- Orin Lehman, on forearm crutches, speaking at a podium with ICD insignia and a banner reading, "United Cerebral Palsy."
- Born: January 14, 1920 Manhattan, New York, US
- Died: February 22, 2008 (aged 88) Manhattan, New York, US
- Education: Princeton University (B.A.) New York University (M.A. and Ph.D.)
- Known for: Commissioner of New York State Office of Parks and Recreation
- Spouses: ; Jane Bagley ​ ​(m. 1962, divorced)​ ; Wendy Vanderbilt ​ ​(m. 1970; div. 1995)​
- Partner(s): Joan Rivers (1993–2001) Monique Van Vooren (2001–2008)
- Children: 3

= Orin Lehman =

Public servant in New York, US

Orin Allan Lehman (January 24, 1920 - February 22, 2008) was an American public servant who served as New York State’s longest-serving commissioner of New York State Office of Parks and Recreation.

==Early life==
Lehman was born to a Jewish family of German-Jewish origins in Manhattan on January 24, 1920, the son of Evelyn (née Schiffer) (1893–1970) and Allan Lehman (1885–1952). He was the great-grandson of Mayer Lehman and great-nephew of Herbert H. Lehman, former New York governor and United States senator.

In 1942, he graduated with a B.A. from Princeton University. In 1956, he earned a M.A. in American history from New York University and in 1961, he earned a Ph.D. in American history from New York University.

==Career==
After college, he served as a pilot in the U.S. Army Air Force during World War II and was seriously injured during the Battle of the Bulge, resulting in the loss of one of his legs and damage to the other. He was awarded the Distinguished Flying Cross and the Purple Heart. After the war, he helped to establish (along with Eleanor Roosevelt and Bernard Baruch) to start Just One Break, a charity dedicated to helping disabled people find employment.
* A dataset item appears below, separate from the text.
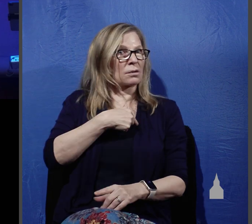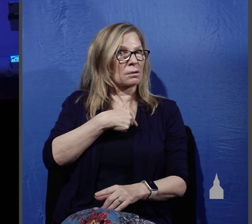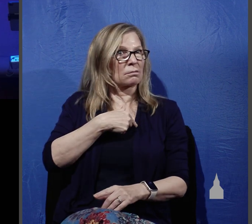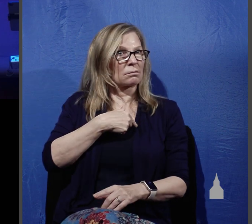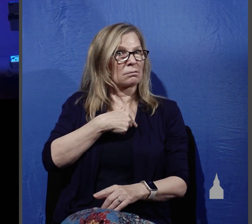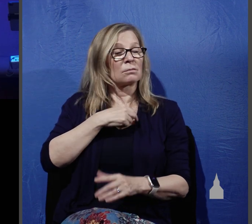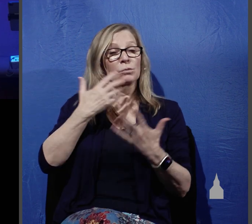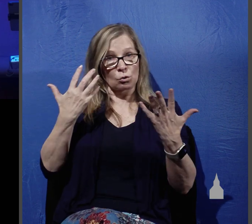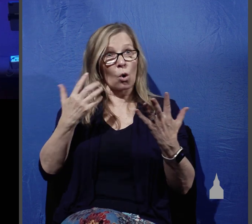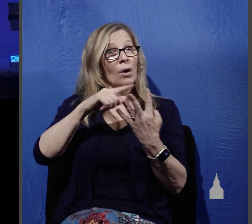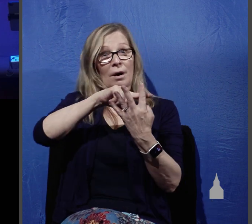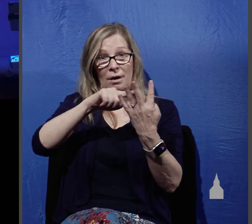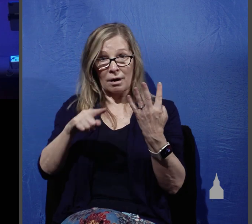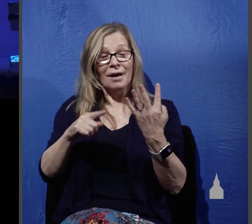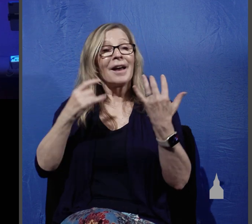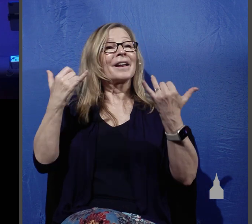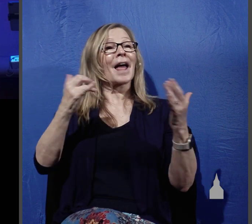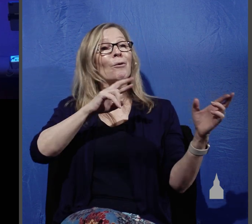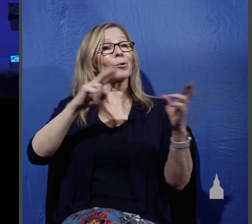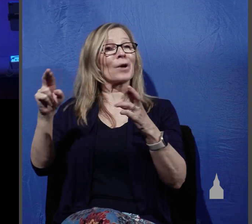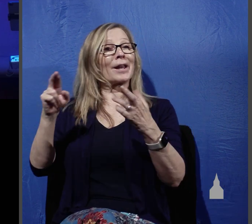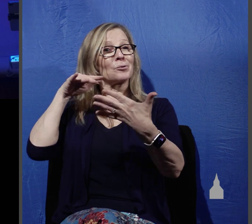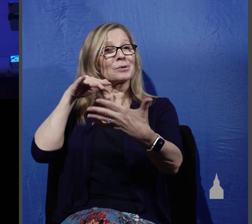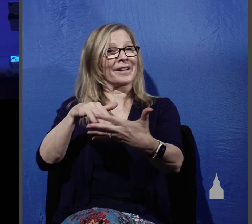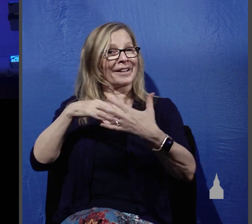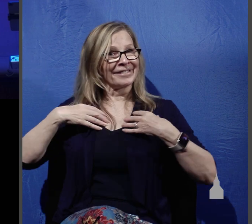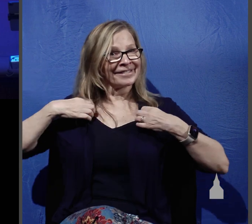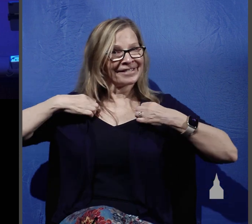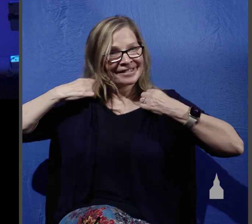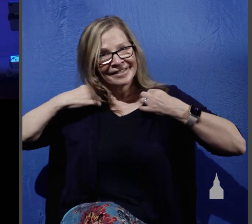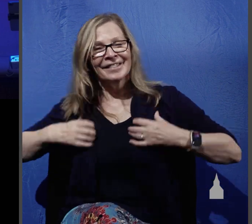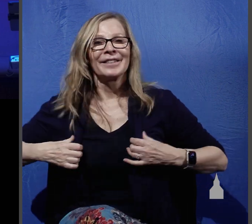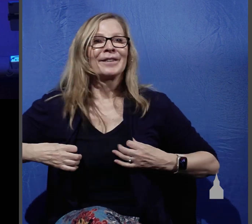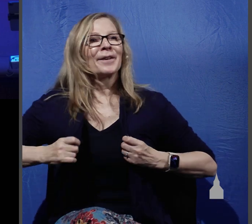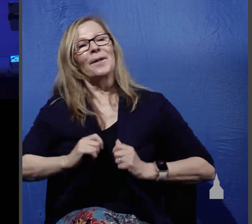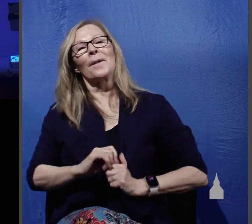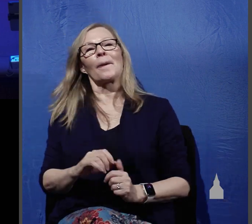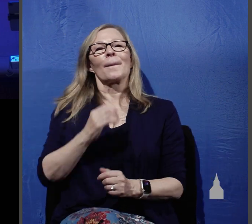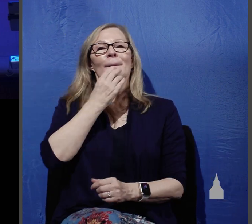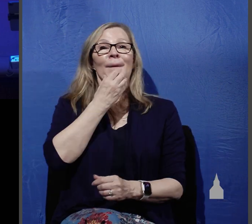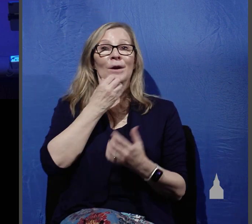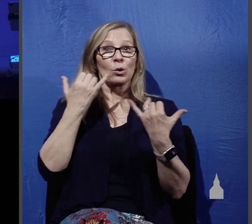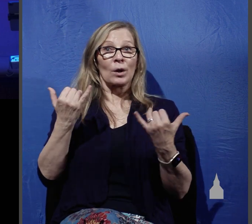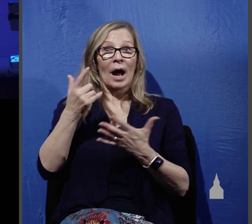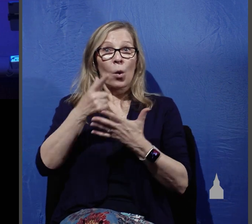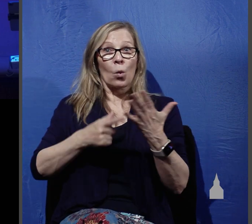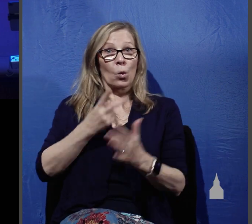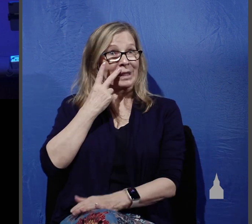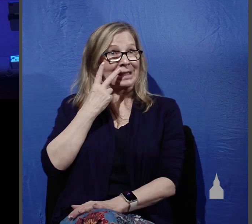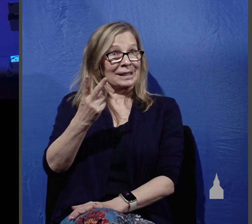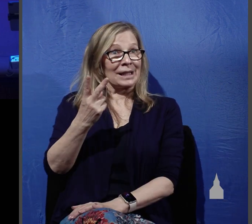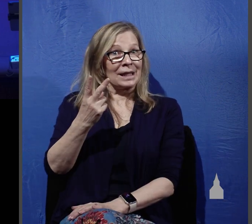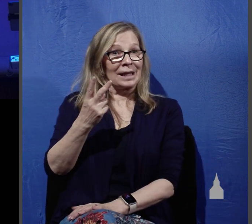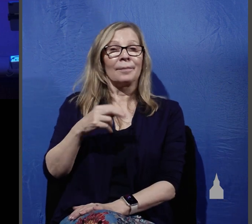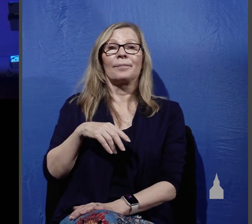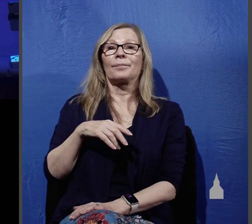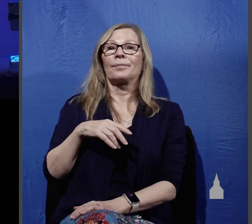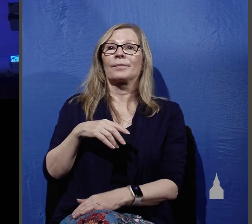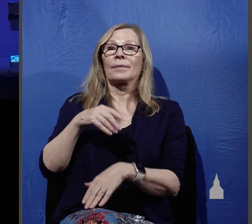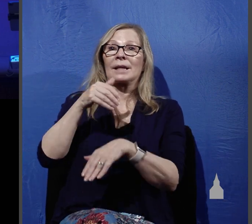we're now ready to delve into our text. And what we find before us in these verses is that in sending out these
In 1947, Lehman worked as an associate for the family firm, Lehman Brothers.

===Political career===
In 1950, President Harry S. Truman appointed him to the advisory board of the Economic Cooperation Administration which administered aid to Europe under the Marshall Plan and then served as United States delegate to the United Nations Conference on Trade and Development. Lehman was a sponsor of a fundraising committee organized by the Cuban Families Committee for Liberation of Prisoners of War, which sought to raise money to pay the ransom set by Fidel Castro for the release of those taken captive as a result of the Bay of Pigs Invasion.

In 1965, he unsuccessfully ran for New York City comptroller in 1965 and in 1966, he unsuccessfully ran for Congress. In 1973, he was a member of the New York City Board of Corrections. In 1975, Governor Hugh L. Carey appointed him as commissioner of New York State Office of Parks and Recreation succeeding Robert Moses where he served until 1993.

==Personal life==
Lehman was married twice. His first marriage was on July 24, 1962, to Jane Bagley, a Carnegie-Mellon Institute graduate who was a granddaughter of R. J. Reynolds. They divorced, and Jane remarried, to yachtsman S. A. Long, before her death in 1988. Before their divorce, they were the parents of one daughter:

- Susan Lehman Carmichael (born 1965), who married Trent Carmichael in 1992.

In 1970, he married for the second time, to Wendy Maria Vanderbilt (1939–2016), daughter of Alfred Gwynne Vanderbilt Jr. Before their divorce in 1995, they were the parents of two daughters:

- Brooke Lehman (born 1972)
- Sage Lehman (born 1975), who married Christopher Ronis in 2009.

He was in an eight-year relationship with comedian Joan Rivers.

In 1970, he tried his hand at producing the off-Broadway play The Effect of Gamma Rays on Man-in-the-Moon Marigolds by Paul Zindel, which won the Pulitzer Prize for best drama.

Lehman died on February 22, 2008, of pneumonia, at his home in Manhattan. His partner at the time was actress Monique Van Vooren.